I am not done with living. I am not done with my things. I love them, in fact, more and more each year, as I recollect the journey that brought us together. I will cherish them, till death do us part.
And rather than fret about my inability to get rid of things, artfully, graciously, or otherwise, I am not only giving in to the desire to keep getting stuff, but I am also fantasizing about how I am going to pass my things on to my children.
Who, I insist, must take them. Even though they are already, at the tender age of 30 (mere children!), worried about having too many things. They don’t know from stuff.
I want to affix labels underneath things, telling them that what looks like a stained and rickety table is actually a Chinese altarpiece from the Ming dynasty with rolled bamboo marble. And if you run your hand along the top of it, you can feel the gradations that come of hand-cutting and polishing marble.

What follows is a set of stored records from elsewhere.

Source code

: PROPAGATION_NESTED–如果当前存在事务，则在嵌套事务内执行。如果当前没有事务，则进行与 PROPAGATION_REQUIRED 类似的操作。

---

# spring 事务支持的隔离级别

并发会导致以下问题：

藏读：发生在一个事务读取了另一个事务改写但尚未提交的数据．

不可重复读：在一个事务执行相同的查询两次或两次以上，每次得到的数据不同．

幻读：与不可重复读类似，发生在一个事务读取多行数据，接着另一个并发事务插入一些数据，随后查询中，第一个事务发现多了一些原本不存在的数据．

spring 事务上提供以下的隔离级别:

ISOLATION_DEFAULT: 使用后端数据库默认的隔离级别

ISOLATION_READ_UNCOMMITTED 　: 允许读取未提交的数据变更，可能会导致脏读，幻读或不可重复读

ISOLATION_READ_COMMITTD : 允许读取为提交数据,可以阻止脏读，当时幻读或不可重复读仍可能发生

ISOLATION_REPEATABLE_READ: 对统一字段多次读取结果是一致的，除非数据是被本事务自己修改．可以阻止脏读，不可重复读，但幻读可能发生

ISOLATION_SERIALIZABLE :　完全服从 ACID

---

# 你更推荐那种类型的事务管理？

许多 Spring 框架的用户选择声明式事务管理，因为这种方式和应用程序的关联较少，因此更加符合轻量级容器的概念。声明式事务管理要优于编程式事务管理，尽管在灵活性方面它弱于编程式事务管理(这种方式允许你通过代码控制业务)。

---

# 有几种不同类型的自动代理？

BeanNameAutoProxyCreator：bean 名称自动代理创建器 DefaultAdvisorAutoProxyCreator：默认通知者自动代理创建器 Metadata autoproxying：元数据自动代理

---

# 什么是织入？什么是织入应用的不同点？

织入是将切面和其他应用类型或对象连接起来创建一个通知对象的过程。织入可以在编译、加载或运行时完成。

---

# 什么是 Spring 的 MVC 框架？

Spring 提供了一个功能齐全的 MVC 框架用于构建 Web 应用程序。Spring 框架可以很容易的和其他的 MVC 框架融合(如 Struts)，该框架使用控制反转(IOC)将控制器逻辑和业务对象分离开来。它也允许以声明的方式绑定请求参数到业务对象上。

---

And that staining happened because all that marvelous Chinese furniture of the upper classes was stashed in damp barns for decades, their legs in puddles of water, hidden from the authorities who considered them the artifacts of decadence and wanted them destroyed. That’s how powerful stuff can be.
“That tchotchke you think you’re going to put out on a tag sale table for $10?” I want to say to my sons. “That’s Nymphenburg. It is worth hundreds of dollars.” I found it at a tag sale for $10, and pounced.
I have started saying things to my sons like: “When I die, just please, rent a warehouse, and put everything away. You are too young to understand the value of what I have bought. Someday you will want these things, and you’ll only have to shop in your warehouse.”
Never mind that their homes may be full of their own things. I want to know, now, that forever after, I will be watching down on them from the walls and the shelves, having somehow transmogrified myself into my stuff.
Because I do believe that happens. We were meant to be together, and the cells from my sweaty palms, or the eye beams from my covetous gaze, will reside in my things forever.
That’s the idea, anyway.
There is a reason we talk about nesting. Next time you are out walking, take a close look at a nest.
Nests are full of twigs, bits of fluff, string, moss and bark. Stuff birds take home, and fit to a shape that accommodates their lives.
Some birds even press their warm bodies against their stuff as they are making their nests, molding them to the shape of their breasts, so that they feel like … home.
A home that is uniquely theirs, and uniquely beloved.